» TASK ITEM
Check each line of the material below for "rebalancing" and copy those where it appears.

» DATASET EXCERPTS
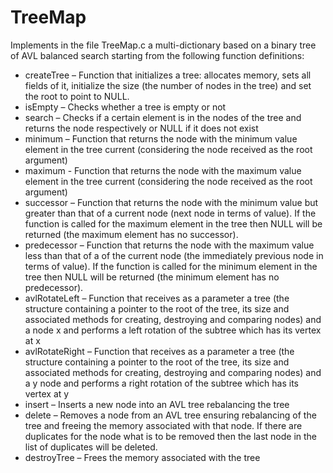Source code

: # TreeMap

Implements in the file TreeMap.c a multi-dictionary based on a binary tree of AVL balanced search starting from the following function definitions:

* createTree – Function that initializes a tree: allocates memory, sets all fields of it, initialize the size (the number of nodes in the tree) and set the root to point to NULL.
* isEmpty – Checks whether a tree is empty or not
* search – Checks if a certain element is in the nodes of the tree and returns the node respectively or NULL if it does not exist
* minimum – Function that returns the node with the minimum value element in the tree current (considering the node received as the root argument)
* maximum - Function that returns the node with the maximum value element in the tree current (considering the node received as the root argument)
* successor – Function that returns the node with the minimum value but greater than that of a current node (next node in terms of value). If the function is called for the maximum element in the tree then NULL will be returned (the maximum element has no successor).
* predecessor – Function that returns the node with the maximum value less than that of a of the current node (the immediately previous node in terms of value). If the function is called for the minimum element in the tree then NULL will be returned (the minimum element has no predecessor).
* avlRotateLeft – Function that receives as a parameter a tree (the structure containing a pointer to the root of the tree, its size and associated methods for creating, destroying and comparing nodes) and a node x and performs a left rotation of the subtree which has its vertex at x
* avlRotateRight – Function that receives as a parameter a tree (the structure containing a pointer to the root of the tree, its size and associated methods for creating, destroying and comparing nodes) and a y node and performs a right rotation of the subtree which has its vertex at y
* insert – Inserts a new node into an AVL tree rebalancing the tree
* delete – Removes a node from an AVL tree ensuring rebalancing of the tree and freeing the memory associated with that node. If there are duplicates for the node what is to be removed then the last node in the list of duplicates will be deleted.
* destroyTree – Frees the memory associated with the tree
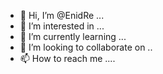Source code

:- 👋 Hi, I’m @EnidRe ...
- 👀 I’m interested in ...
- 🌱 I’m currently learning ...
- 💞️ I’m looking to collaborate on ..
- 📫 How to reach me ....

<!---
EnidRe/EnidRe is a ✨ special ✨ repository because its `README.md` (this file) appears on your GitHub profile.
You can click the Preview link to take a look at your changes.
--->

» SOLVED PROBLEM
* insert – Inserts a new node into an AVL tree rebalancing the tree
* delete – Removes a node from an AVL tree ensuring rebalancing of the tree and freeing the memory associated with that node. If there are duplicates for the node what is to be removed then the last node in the list of duplicates will be deleted.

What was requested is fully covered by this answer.